# Exercise objective
Look below for the line containing "untuk memetakan habitat gajah di Afrika." and the line containing "memantau populasi beruang kutub dan"; repeat exactly those two lines and all lines between them, and nothing else.
──────── Data extracts ────────
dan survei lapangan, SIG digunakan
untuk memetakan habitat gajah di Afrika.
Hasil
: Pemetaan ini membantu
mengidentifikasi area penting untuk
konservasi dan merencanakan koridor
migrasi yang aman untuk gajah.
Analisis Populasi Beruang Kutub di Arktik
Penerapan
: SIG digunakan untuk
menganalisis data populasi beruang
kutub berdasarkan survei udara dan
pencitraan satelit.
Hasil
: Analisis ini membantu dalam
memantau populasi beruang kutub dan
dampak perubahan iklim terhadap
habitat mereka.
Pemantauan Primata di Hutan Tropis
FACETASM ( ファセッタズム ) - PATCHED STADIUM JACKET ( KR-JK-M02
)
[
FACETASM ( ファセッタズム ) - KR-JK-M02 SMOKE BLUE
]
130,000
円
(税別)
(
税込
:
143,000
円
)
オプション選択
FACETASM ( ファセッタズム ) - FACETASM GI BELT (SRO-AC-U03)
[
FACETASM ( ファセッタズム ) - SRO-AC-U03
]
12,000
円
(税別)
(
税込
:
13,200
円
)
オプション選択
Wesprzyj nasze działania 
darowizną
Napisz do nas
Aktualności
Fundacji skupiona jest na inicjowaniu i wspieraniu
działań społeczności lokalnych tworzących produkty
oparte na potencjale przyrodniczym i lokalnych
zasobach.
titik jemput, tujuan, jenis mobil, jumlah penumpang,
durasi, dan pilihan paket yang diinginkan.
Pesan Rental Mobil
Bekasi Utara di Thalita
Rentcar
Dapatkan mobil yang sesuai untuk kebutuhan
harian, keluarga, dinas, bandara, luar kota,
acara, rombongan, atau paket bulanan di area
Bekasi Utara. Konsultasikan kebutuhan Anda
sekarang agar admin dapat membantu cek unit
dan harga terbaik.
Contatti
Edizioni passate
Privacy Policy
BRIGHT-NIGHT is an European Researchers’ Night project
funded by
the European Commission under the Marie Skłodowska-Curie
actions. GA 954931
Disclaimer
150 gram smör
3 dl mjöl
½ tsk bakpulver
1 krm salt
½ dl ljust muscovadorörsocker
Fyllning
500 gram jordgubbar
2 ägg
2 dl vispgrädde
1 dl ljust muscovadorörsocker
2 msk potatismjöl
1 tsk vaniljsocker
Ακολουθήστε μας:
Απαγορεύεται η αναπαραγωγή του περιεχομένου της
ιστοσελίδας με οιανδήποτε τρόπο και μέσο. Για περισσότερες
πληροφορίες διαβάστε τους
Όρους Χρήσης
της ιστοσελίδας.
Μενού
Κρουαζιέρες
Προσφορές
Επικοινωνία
────────
# Answer to this problem
untuk memetakan habitat gajah di Afrika.
Hasil
: Pemetaan ini membantu
mengidentifikasi area penting untuk
konservasi dan merencanakan koridor
migrasi yang aman untuk gajah.
Analisis Populasi Beruang Kutub di Arktik
Penerapan
: SIG digunakan untuk
menganalisis data populasi beruang
kutub berdasarkan survei udara dan
pencitraan satelit.
Hasil
: Analisis ini membantu dalam
memantau populasi beruang kutub dan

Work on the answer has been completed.